___ Task input
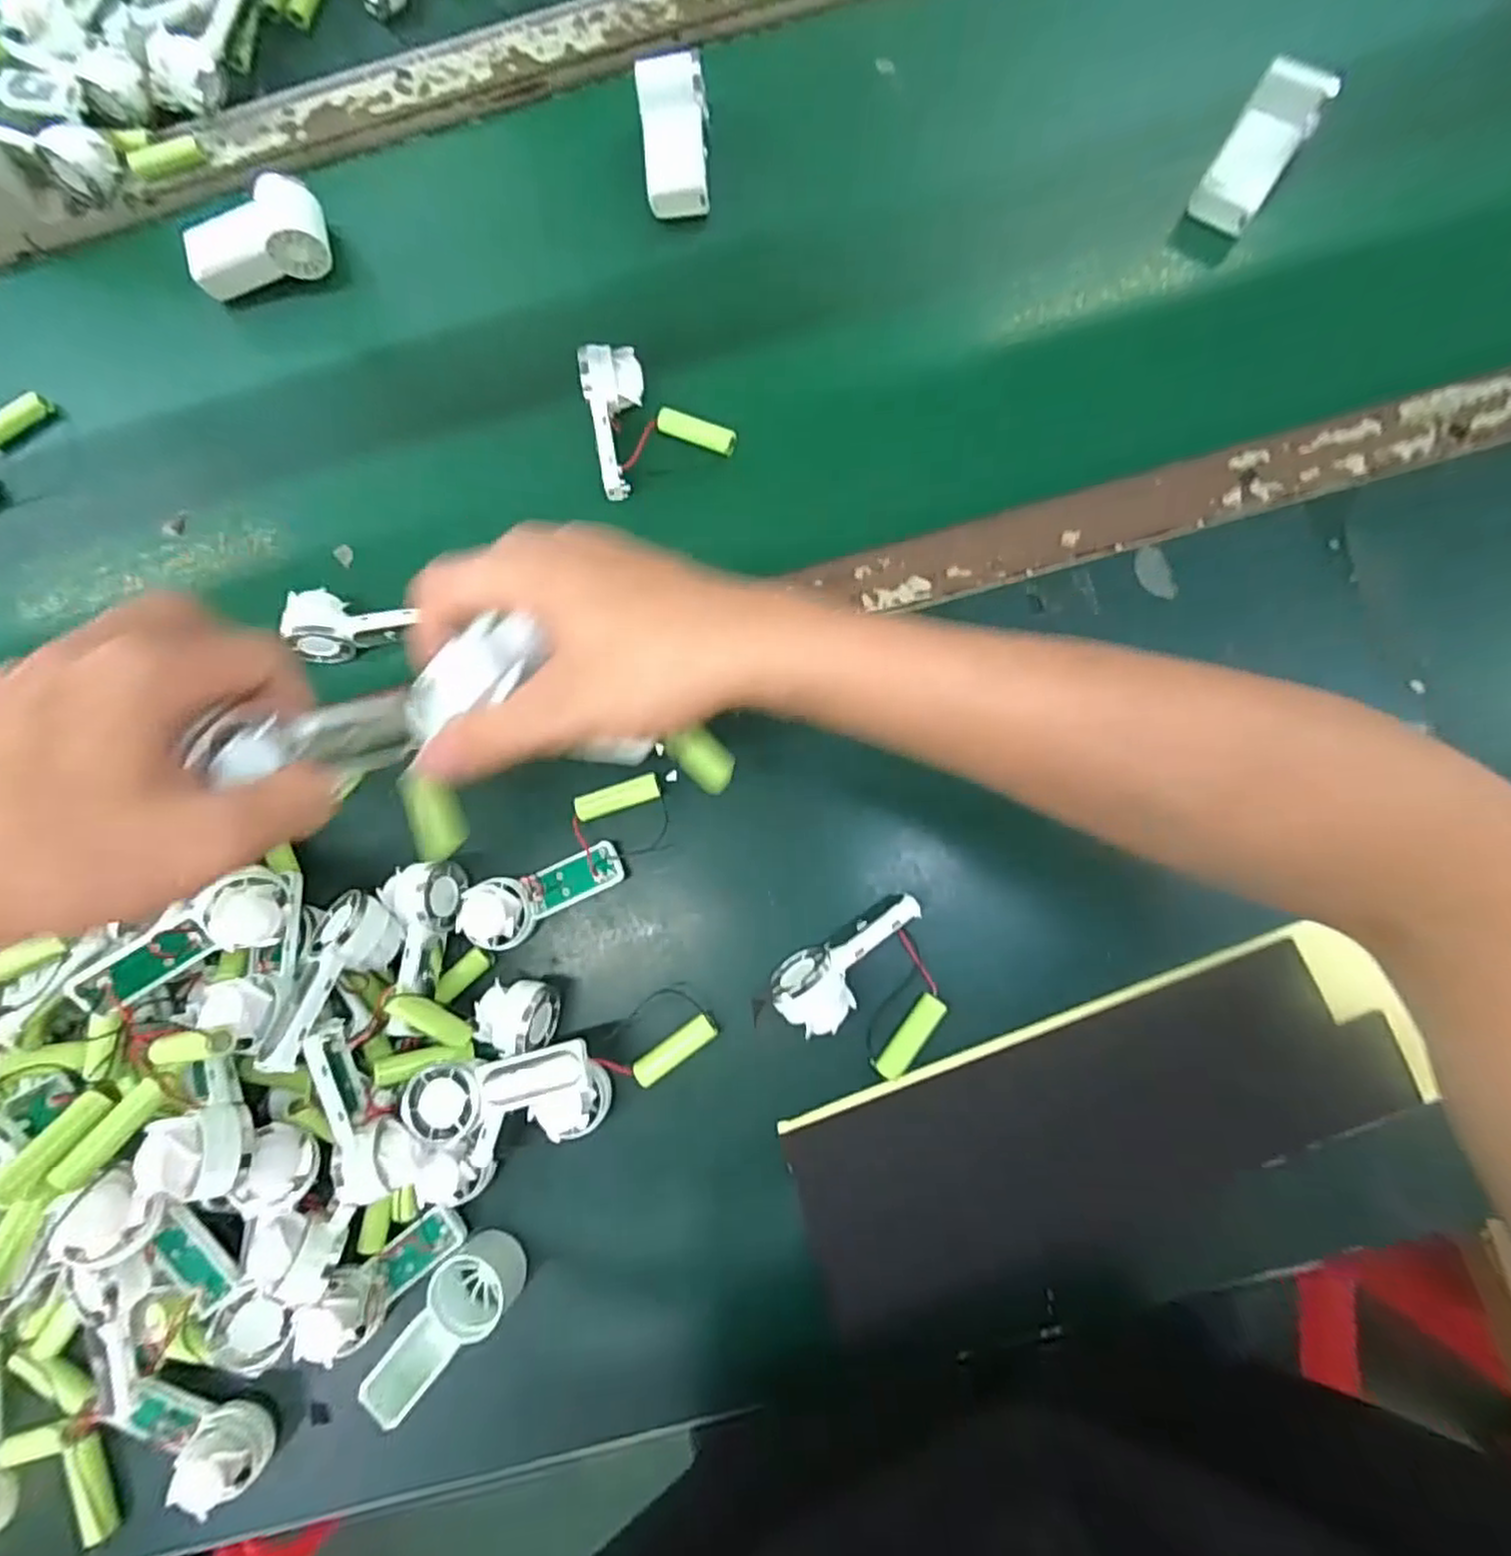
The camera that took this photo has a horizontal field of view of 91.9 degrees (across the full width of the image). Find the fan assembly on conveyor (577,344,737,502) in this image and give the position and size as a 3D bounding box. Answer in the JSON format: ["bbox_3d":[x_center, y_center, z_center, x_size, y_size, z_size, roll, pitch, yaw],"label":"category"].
[{"bbox_3d":[-0.061,-0.226,0.452,0.083,0.032,0.085,-12,80,2],"label":"fan assembly on conveyor"}]

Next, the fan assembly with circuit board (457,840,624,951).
[{"bbox_3d":[-0.120,0.065,0.412,0.090,0.020,0.036,-23,80,-13],"label":"fan assembly with circuit board"}]

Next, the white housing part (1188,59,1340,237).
[{"bbox_3d":[0.312,-0.390,0.451,0.041,0.015,0.090,33,101,8],"label":"white housing part"}]

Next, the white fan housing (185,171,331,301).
[{"bbox_3d":[-0.337,-0.365,0.492,0.089,0.030,0.050,-16,80,1],"label":"white fan housing"}]

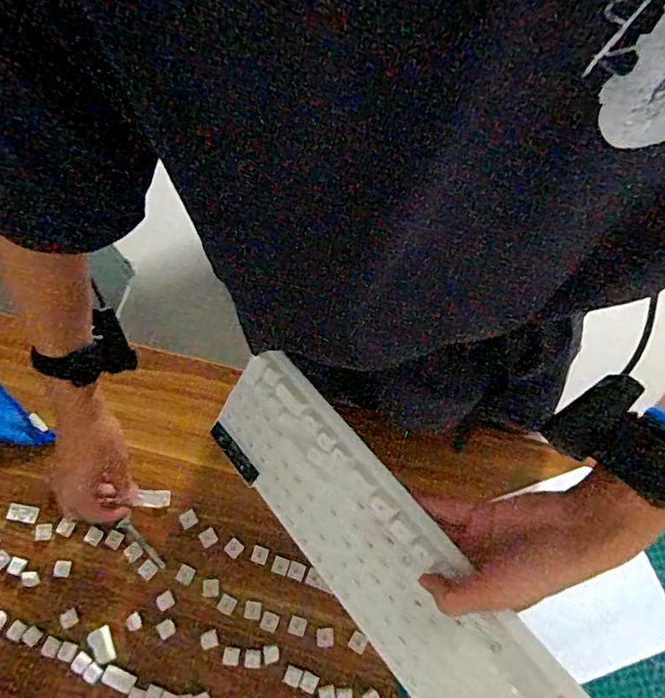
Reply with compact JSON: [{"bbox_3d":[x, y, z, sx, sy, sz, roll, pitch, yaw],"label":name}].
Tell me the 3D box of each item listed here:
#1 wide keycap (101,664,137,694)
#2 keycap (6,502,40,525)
[{"bbox_3d":[-0.239,0.369,0.593,0.037,0.005,0.021,19,71,7],"label":"wide keycap"},{"bbox_3d":[-0.380,0.202,0.652,0.036,0.004,0.021,10,72,-1],"label":"keycap"}]

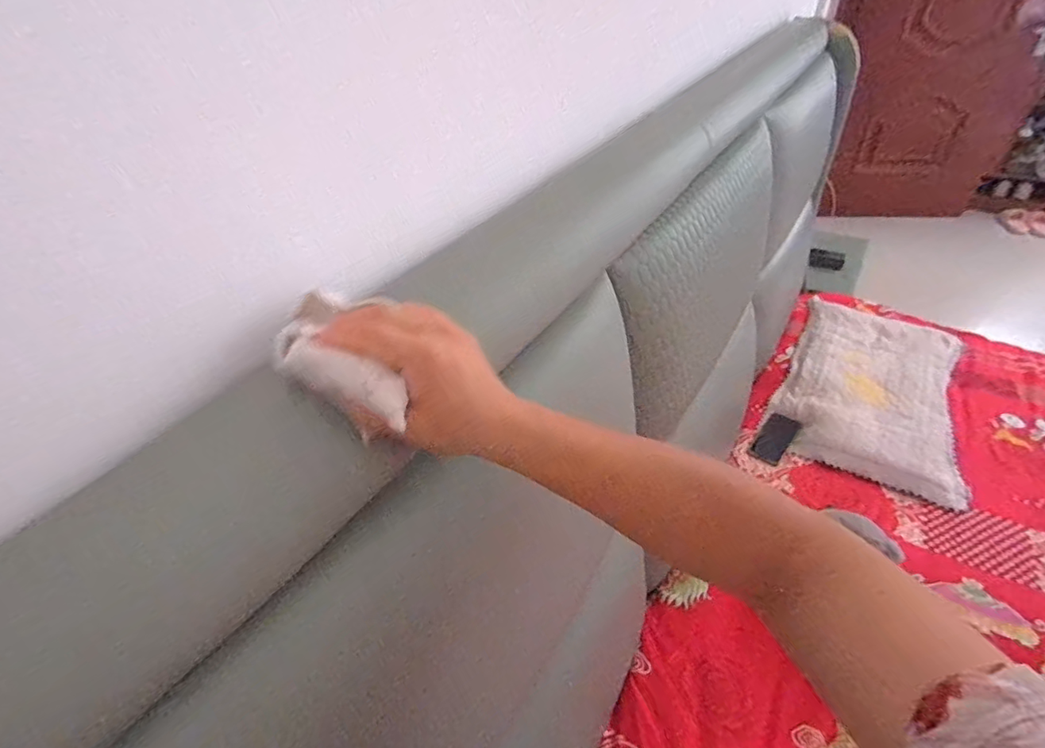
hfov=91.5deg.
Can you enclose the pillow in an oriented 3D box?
[{"bbox_3d":[0.949,0.016,1.373,0.398,0.093,0.652,20,47,26],"label":"pillow"}]

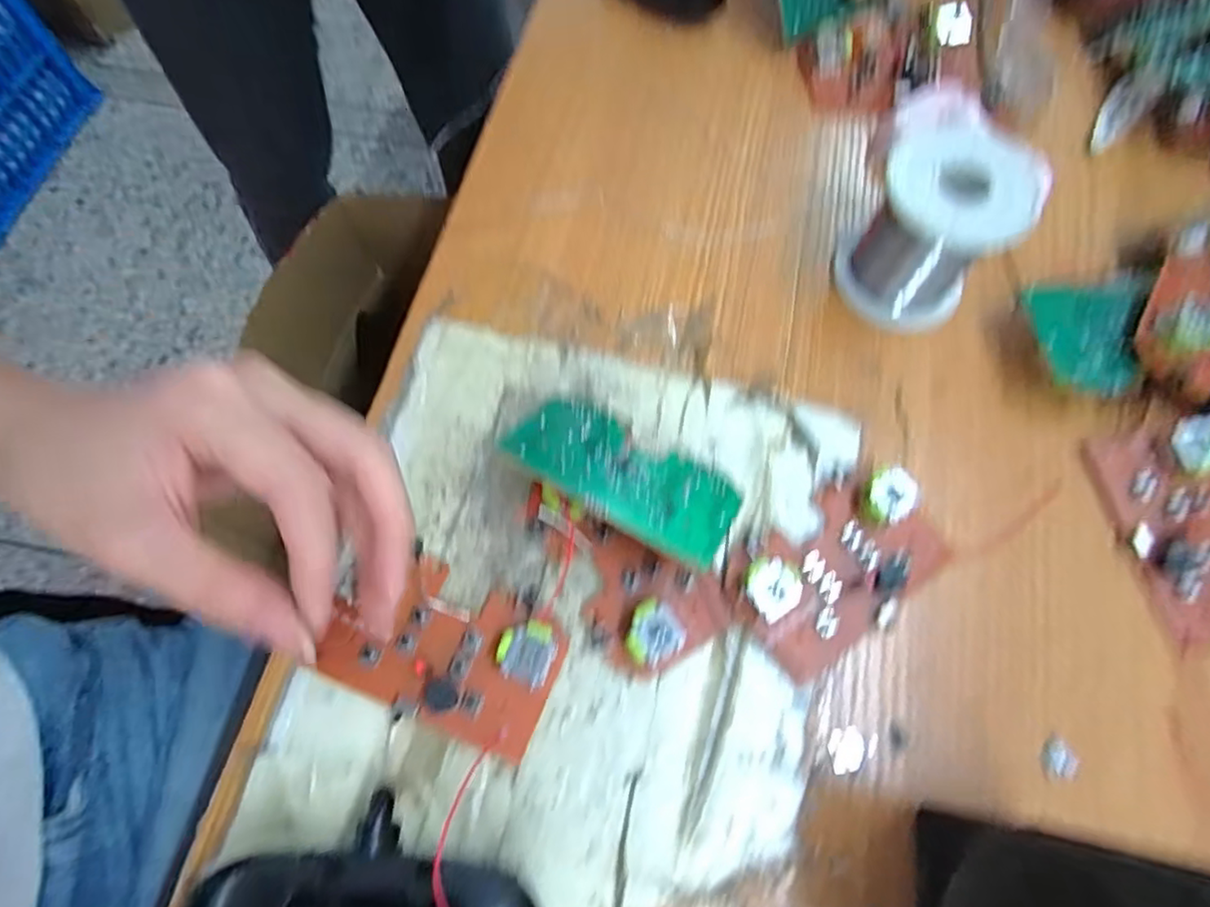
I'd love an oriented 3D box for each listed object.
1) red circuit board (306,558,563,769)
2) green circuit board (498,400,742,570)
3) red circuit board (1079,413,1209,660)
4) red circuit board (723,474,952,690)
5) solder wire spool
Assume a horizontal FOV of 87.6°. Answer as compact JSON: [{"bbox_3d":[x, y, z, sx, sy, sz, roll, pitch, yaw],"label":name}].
[{"bbox_3d":[-0.060,0.073,0.238,0.083,0.016,0.055,19,72,7],"label":"red circuit board"},{"bbox_3d":[0.008,0.008,0.249,0.090,0.004,0.053,30,41,15],"label":"green circuit board"},{"bbox_3d":[0.241,0.030,0.257,0.046,0.020,0.090,-13,71,-4],"label":"red circuit board"},{"bbox_3d":[0.093,0.045,0.251,0.090,0.017,0.055,-31,73,-10],"label":"red circuit board"},{"bbox_3d":[0.144,-0.098,0.282,0.059,0.068,0.056,0,70,1],"label":"solder wire spool"}]

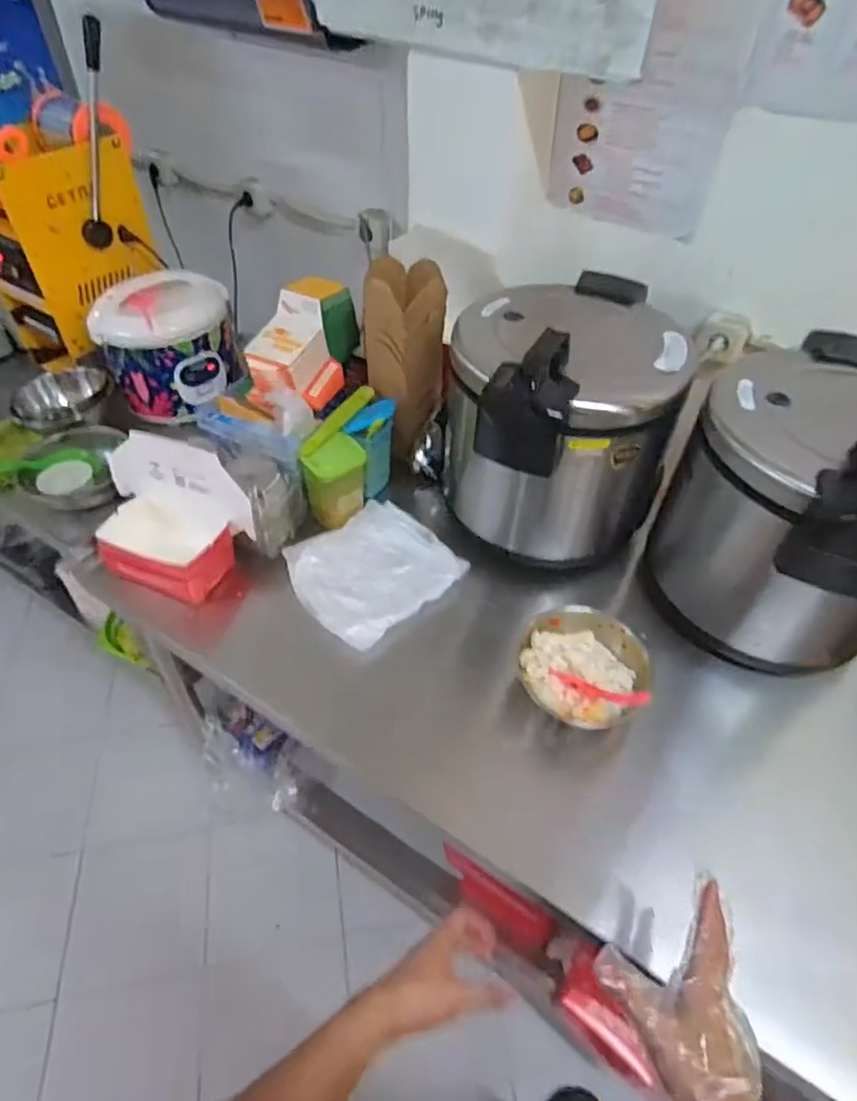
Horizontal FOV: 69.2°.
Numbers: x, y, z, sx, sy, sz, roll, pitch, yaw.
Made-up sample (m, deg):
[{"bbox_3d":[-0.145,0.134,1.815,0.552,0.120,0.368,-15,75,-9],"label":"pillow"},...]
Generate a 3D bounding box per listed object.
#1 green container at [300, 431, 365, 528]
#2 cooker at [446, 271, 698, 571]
[{"bbox_3d":[-0.162,-0.119,1.084,0.096,0.148,0.074,-32,55,-27],"label":"green container"},{"bbox_3d":[0.202,-0.188,1.039,0.340,0.416,0.325,0,47,0],"label":"cooker"}]

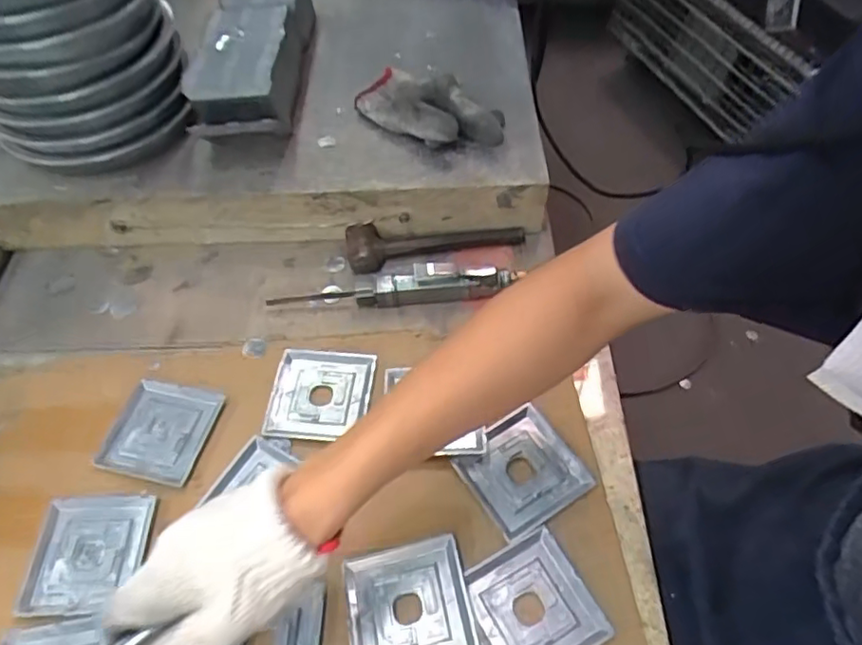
______
◆ **Exercise objective**
Take the data above and repeat it exactly, leaving each picture out.

◆ **Response to the task**
The camera that took this photo has a horizontal field of view of 91.9 degrees (across the full width of the image). Find the fan assembly on conveyor (577,344,737,502) in this image and give the position and size as a 3D bounding box. Answer in the JSON format: ["bbox_3d":[x_center, y_center, z_center, x_size, y_size, z_size, roll, pitch, yaw],"label":"category"].
[{"bbox_3d":[-0.061,-0.226,0.452,0.083,0.032,0.085,-12,80,2],"label":"fan assembly on conveyor"}]

Next, the fan assembly with circuit board (457,840,624,951).
[{"bbox_3d":[-0.120,0.065,0.412,0.090,0.020,0.036,-23,80,-13],"label":"fan assembly with circuit board"}]

Next, the white housing part (1188,59,1340,237).
[{"bbox_3d":[0.312,-0.390,0.451,0.041,0.015,0.090,33,101,8],"label":"white housing part"}]

Next, the white fan housing (185,171,331,301).
[{"bbox_3d":[-0.337,-0.365,0.492,0.089,0.030,0.050,-16,80,1],"label":"white fan housing"}]

Reply with compact JSON: [{"bbox_3d":[x, y, z, sx, sy, sz, roll, pitch, yaw],"label":name}].
Tell me the 3D box of each item listed here:
#1 wide keycap (101,664,137,694)
#2 keycap (6,502,40,525)
[{"bbox_3d":[-0.239,0.369,0.593,0.037,0.005,0.021,19,71,7],"label":"wide keycap"},{"bbox_3d":[-0.380,0.202,0.652,0.036,0.004,0.021,10,72,-1],"label":"keycap"}]

hfov=91.5deg.
Can you enclose the pillow in an oriented 3D box?
[{"bbox_3d":[0.949,0.016,1.373,0.398,0.093,0.652,20,47,26],"label":"pillow"}]

I'd love an oriented 3D box for each listed object.
1) red circuit board (306,558,563,769)
2) green circuit board (498,400,742,570)
3) red circuit board (1079,413,1209,660)
4) red circuit board (723,474,952,690)
5) solder wire spool
Assume a horizontal FOV of 87.6°. Answer as compact JSON: [{"bbox_3d":[x, y, z, sx, sy, sz, roll, pitch, yaw],"label":name}].
[{"bbox_3d":[-0.060,0.073,0.238,0.083,0.016,0.055,19,72,7],"label":"red circuit board"},{"bbox_3d":[0.008,0.008,0.249,0.090,0.004,0.053,30,41,15],"label":"green circuit board"},{"bbox_3d":[0.241,0.030,0.257,0.046,0.020,0.090,-13,71,-4],"label":"red circuit board"},{"bbox_3d":[0.093,0.045,0.251,0.090,0.017,0.055,-31,73,-10],"label":"red circuit board"},{"bbox_3d":[0.144,-0.098,0.282,0.059,0.068,0.056,0,70,1],"label":"solder wire spool"}]

Horizontal FOV: 69.2°.
Numbers: x, y, z, sx, sy, sz, roll, pitch, yaw.
Made-up sample (m, deg):
[{"bbox_3d":[-0.145,0.134,1.815,0.552,0.120,0.368,-15,75,-9],"label":"pillow"},...]
Generate a 3D bounding box per listed object.
#1 green container at [300, 431, 365, 528]
#2 cooker at [446, 271, 698, 571]
[{"bbox_3d":[-0.162,-0.119,1.084,0.096,0.148,0.074,-32,55,-27],"label":"green container"},{"bbox_3d":[0.202,-0.188,1.039,0.340,0.416,0.325,0,47,0],"label":"cooker"}]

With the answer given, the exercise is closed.